The second part of Section 112.313(7)(a) prohibits any employment or contractual relationship that would give rise to an actual conflict of interest and establishes an objective standard which requires an examination of the nature and extent of the public employee's duties together with a review of her private employment to determine whether the two are compatible, separate, and distinct or whether they coincide to create a situation that tempts dishonor. Zerweck v. State, Commission on Ethics, 409 So. 2d 57 (Fla. 4th DCA 1982). Thus, the relevant issue would be whether your employment or contractual relationship as an attorney in the scenario you describe would create a continuing or frequently recurring conflict or would impede the full and faithful discharge of your duties as a public school teacher. We find that your employment as general counsel to the organization, if limited to providing representation of parties in litigation against a teachers' union or other private entity,3 would not create a recurring conflict or impede discharge of your teaching duties. However, if you were to represent parties in lawsuits or otherwise become involved in litigation against the School Board/District, the resulting adversarial relationship with the School Board/District, which is your ultimate employer, would potentially affect your employment status and your ability to fully discharge your duties in your teaching position. CEO 82-7 and CEO 88-8. We find that, insofar as your legal employment would involve representation of parties in lawsuits against the School Board/District, such employment would create a prohibited conflict of interest under the second part of Section 112.313(7)(a).

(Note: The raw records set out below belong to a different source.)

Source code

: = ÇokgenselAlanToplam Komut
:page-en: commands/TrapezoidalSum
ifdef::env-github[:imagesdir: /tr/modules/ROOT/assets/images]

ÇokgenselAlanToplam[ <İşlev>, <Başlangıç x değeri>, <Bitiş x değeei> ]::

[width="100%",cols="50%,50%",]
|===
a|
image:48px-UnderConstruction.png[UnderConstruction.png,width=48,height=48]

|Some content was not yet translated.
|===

Thus, we find that you would have a prohibited conflict of interest under Section 112.313(7)(a), Florida Statutes, if you were to represent individual clients or to be employed as general counsel for a non-profit organization if you or the organization were to become involved in lawsuits against the School Board/District.
Your inquiry is answered accordingly.
ORDERED by the State of Florida Commission on Ethics meeting in public session on October 21, 2016, and RENDERED this 26th day of October, 2016.
Matthew F. Carlucci, Chair
 Opinions of the Commission on Ethics may be obtained from its website (www.ethics.state.fl.us).
 "Agency" is defined in Section 112.312(2), Florida Statutes, as "any state, regional, county, local, or municipal government entity of this state, whether executive, judicial, or legislative."
 However, we find that a prohibited conflict would be created if any of the parties (your clients) were also students in your classes (or their parents or guardians) or District employees subordinate to you. See CEO 13-21 and opinions cited therein.